In light of the banning of journalist Hiba Ebied from performing her duties in the Parliament as well as the letter to her newspaper requesting her to be replaced by another journalist, Parliament’s Sudanese newspapers’ correspondents submitted a protest memo to the Parliament President Prof. Ebraheem Ahmed Omer and another protest memo to the President of Sudanese Journalists Union Al-Sadig Al-Rizeigi. Hiba has written a report in which she said that the Parliament purchased monitors worth 9 million pounds to be used for monitoring Parliament members inside the parliament as well as presenting the ministries reports; she also mentioned in her report that some employees inside the parliament refused the matter and thought improving their situation was a better priority.

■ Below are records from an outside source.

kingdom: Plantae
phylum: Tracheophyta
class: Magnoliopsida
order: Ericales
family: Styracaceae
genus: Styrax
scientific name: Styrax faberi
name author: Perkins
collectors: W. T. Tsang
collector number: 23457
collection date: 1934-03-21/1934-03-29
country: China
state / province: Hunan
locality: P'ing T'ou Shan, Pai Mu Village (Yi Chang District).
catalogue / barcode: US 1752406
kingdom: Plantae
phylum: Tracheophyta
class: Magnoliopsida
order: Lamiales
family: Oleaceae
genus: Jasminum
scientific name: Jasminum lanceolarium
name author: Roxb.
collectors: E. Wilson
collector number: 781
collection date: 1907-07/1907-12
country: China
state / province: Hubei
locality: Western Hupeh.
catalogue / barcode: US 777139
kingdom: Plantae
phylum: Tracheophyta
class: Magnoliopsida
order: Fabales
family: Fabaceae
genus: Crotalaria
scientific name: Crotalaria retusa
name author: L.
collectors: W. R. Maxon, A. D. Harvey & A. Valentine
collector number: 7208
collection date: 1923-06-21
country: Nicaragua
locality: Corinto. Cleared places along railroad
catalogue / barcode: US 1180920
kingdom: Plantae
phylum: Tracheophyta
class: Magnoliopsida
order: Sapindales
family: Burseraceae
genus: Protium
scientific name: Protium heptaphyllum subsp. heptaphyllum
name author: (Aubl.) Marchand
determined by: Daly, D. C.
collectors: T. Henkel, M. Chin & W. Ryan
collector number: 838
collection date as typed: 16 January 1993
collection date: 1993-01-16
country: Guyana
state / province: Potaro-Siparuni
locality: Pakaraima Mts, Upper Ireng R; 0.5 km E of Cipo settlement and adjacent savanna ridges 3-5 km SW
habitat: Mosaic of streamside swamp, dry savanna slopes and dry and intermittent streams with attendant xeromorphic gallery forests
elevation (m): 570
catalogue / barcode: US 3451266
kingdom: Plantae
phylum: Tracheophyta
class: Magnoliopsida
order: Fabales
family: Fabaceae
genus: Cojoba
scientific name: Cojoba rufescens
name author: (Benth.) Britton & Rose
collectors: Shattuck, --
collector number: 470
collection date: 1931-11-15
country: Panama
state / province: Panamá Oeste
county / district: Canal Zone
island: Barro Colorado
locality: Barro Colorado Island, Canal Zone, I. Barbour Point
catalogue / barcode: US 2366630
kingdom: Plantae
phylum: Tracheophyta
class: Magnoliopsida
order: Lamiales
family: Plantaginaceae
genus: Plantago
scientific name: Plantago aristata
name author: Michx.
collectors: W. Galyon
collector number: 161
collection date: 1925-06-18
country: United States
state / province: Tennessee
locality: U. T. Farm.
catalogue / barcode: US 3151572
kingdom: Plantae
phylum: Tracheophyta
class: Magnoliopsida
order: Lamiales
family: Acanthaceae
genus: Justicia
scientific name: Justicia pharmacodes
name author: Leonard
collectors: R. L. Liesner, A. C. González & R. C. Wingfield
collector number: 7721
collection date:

After her report, the Parliament sent a letter to the security officials in the reception of the Parliament prohibiting Hiba from entering. Moreover, they requested Al-Entibaha newspaper to replace her with another correspondent; Al-Entibaha cooperated and did so. Newspapers’ correspondents supported their colleague and announced boycotting the coverage of the activities of the Parliament for the period of 2 days as protest to Hiba’s prohibition. Moreover, according to the website of …, the Female Sudanese Journalists Entity considered what had happened to their colleague as discrimination against female journalists; they also expressed how sorry they felt for the stance of Al-Entibaha editing management which accepted the Parliament’s request of replacing Hiba.

The Female Journalists Entity also urged the Parliament and Al-Entibaha to apologise to Hiba and bring her back as a Parliament correspondent. A statement issued by the Parliament’s newspapers’ correspondents described the acts of the management of the Parliament as being systematic and aimed at limiting the role of journalists in publishing what happens inside the Parliament to the public. The statement also mentioned that Article (1/34) of the 2015 Parliament Regulation, amendment of 2017, states that the Parliament meetings must be held publicly, members of the public should be allowed to attend and it shall also be broadcasted via public broadcasting means unless the President of the Parliament or the attendees decide otherwise based on a request made by the President of the Republic of the Sudan or any of the ministers, or based on procedural proposal made by any member of the Parliament conveying that the general good dictates the matters be discussed secretly.

The Sudanese Parliament, in its procedures, disregards Article (19) of the Universal Declaration of Human Rights which Sudan approved: “Everyone has the right to freedom of opinion and expression; this right includes freedom to hold opinions without interference and to seek, receive and impart information and ideas through any media and regardless of frontiers.”

Also, the Sudanese Constitution which was approved by the Parliament stated in Article 39-(1) that: “Every citizen shall have an unrestricted right to the freedom of expression, reception of information, publication and access to the press without prejudice to order, safety or public morals as determined by law. The state shall guarantee the freedom of the press and other media as shall be regulated by law in a democratic society. All media shall abide by professional ethics, shall retain from inciting religious, ethnic, racial or cultural hatred and shall not agitate for violence or war.”